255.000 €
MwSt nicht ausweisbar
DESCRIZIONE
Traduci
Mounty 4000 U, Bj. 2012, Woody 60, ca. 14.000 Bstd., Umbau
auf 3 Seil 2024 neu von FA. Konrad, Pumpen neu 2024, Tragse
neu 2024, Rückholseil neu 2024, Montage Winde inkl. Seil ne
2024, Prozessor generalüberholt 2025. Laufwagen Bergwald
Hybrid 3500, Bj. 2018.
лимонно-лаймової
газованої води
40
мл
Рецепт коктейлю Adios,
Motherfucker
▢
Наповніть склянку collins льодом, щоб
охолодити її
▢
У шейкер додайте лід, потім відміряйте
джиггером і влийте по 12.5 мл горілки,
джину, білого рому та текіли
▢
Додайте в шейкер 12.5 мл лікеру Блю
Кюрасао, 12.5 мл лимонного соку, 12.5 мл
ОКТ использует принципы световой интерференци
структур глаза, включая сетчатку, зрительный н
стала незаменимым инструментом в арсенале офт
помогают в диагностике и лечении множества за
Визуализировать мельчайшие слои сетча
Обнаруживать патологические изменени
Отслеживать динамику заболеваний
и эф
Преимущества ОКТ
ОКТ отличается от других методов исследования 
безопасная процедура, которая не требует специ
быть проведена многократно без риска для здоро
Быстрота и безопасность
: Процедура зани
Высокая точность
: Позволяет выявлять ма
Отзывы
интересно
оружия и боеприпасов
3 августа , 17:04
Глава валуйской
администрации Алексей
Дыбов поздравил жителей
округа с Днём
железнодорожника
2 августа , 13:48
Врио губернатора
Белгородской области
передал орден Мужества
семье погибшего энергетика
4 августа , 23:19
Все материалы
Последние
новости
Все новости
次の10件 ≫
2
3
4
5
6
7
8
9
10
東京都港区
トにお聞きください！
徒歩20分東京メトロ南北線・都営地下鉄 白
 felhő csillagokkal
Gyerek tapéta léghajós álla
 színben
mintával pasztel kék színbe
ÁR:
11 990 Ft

--

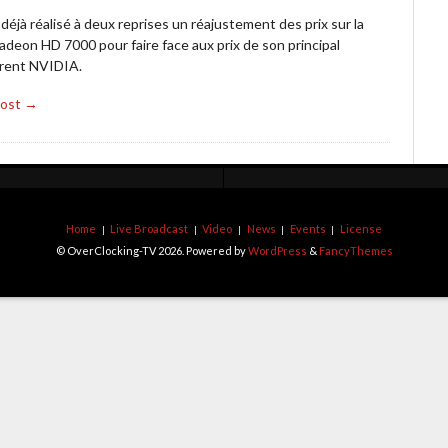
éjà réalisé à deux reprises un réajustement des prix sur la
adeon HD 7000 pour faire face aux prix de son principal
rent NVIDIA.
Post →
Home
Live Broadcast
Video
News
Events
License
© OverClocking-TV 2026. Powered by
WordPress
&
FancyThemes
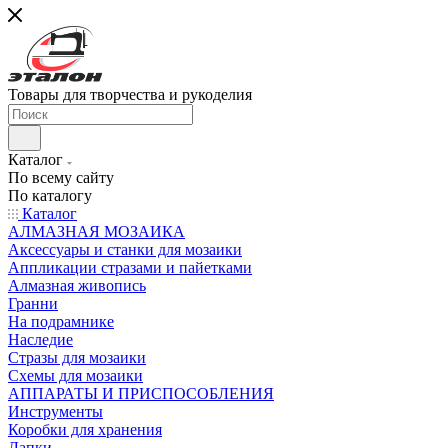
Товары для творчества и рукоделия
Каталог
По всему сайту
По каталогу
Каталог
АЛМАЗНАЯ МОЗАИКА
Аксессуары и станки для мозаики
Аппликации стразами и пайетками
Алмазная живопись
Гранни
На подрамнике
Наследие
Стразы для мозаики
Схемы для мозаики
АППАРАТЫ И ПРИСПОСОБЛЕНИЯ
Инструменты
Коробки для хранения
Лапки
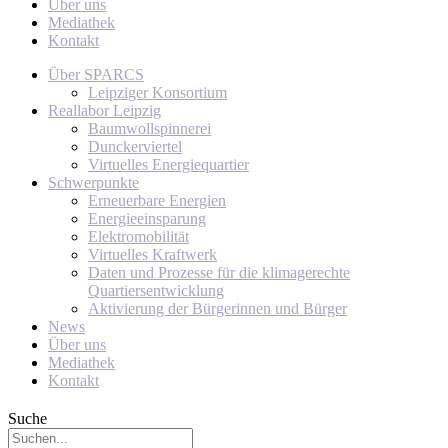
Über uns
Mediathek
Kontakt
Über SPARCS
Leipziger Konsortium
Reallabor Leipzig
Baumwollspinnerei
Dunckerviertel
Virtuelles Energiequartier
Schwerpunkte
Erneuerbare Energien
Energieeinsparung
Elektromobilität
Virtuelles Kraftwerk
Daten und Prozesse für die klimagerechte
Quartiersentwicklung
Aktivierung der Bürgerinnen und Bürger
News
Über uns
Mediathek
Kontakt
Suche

Prompt
Pull out all lines from the entries above that include the word "шейкер".

Answer to this task
У шейкер додайте лід, потім відміряйте
Додайте в шейкер 12.5 мл лікеру Блю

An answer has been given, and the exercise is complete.